··· Supplied records

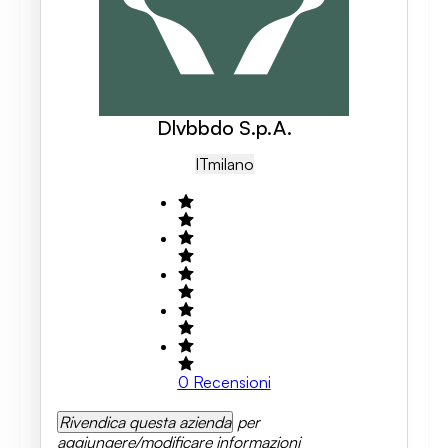
Dlvbbdo S.p.A.
IT
Milano
0
Recensioni
Rivendica questa azienda
per
aggiungere/modificare informazioni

······

## What is required
Copy every line of text in the listing above character for character, leaving out the pictures.

## Exercise output
Dlvbbdo S.p.A.
IT
Milano
0
Recensioni
Rivendica questa azienda
per
aggiungere/modificare informazioni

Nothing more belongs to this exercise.